The 22-year-old League mid laner was simply too good for Jojopyun and C9, racking up a 25-5 kill/death score in the 3-1 series victory. C9 drew first blood by taking the opening game, but FlyQuest bounced back and then never looked back as they ran over the 2024 LCS Summer Split runners-up. In the end, Quad managed an 81 percent kill participation, highlighted by an impressive nine-kill effort in game two on Smolder.
It took more than a single player stepping up for FlyQuest to get the job done though; top laner Bwipo recovered after a rough first game in what proved to be a purely Renekton vs. K’Sante battle against Thanatos, while jungler Inspired scored a crucial Baron steal late in game three to turn the tide for the boys in green.
“I knew we were going to win if we played like we have in practice,” Inspired said in his post-game LCS interview on-stage, adding that his League squad had finally gotten on the same page and had been working on squashing as many mistakes from their game as possible. “The team is finally doing only coordinated plays, in this game and the whole series we never took a fight when we didn’t need to.”
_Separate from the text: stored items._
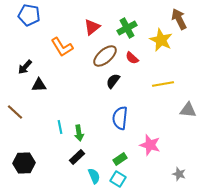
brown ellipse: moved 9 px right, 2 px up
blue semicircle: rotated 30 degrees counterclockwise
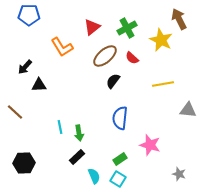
blue pentagon: rotated 10 degrees counterclockwise
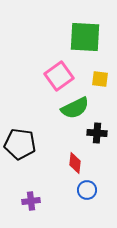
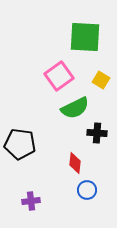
yellow square: moved 1 px right, 1 px down; rotated 24 degrees clockwise
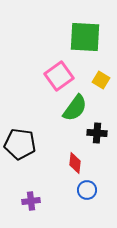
green semicircle: rotated 28 degrees counterclockwise
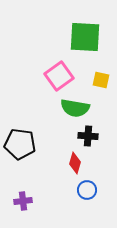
yellow square: rotated 18 degrees counterclockwise
green semicircle: rotated 64 degrees clockwise
black cross: moved 9 px left, 3 px down
red diamond: rotated 10 degrees clockwise
purple cross: moved 8 px left
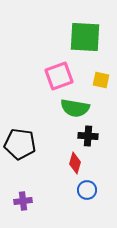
pink square: rotated 16 degrees clockwise
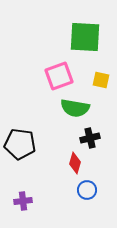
black cross: moved 2 px right, 2 px down; rotated 18 degrees counterclockwise
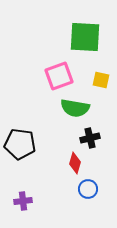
blue circle: moved 1 px right, 1 px up
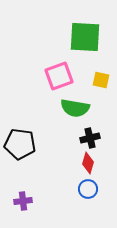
red diamond: moved 13 px right
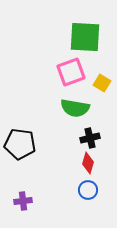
pink square: moved 12 px right, 4 px up
yellow square: moved 1 px right, 3 px down; rotated 18 degrees clockwise
blue circle: moved 1 px down
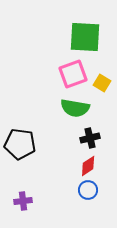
pink square: moved 2 px right, 2 px down
red diamond: moved 3 px down; rotated 40 degrees clockwise
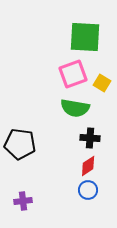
black cross: rotated 18 degrees clockwise
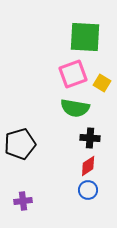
black pentagon: rotated 24 degrees counterclockwise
It’s the second time FlyQuest will raise its banner at League‘s pinnacle tournament, with its first appearance coming way back in 2020 with the likes of Santorin, PowerOfEvil, and WildTurtle flying the flag. A 3-3 record in the round-robin stage that time wasn’t enough to see the NA squad through the round-robin stage that year.
FlyQuest hasn’t missed a beat this season after adding Quad in place of veteran Jensen; while they could not keep pace with the top two and repeat their Spring performance in Summer, they remain on track for back-to-back grand finals. That said, regardless of how the LCS bracket runs from here, they’ve already earned that crucial Worlds ticket.
For favorites C9, they’re not out of the running yet but can’t afford another slip-up in the lower bracket. The famed League organization has made it to 10 of the past 11 Worlds tournaments, just missing out in 2020, but they’ll need to first win against either 100 Thieves or Dignitas next Sunday or they’ll be absent once again.
FlyQuest, meanwhile, takes on Team Liquid in the upper bracket final on Saturday, Aug. 31 and even though their primary objective is complete, Inspired won’t be laying down without a fight. “There wasn’t much fighting going on [today against C9], the game was pretty controlled, and I think Liquid is very good at that as well so it’s not going to be as easy.”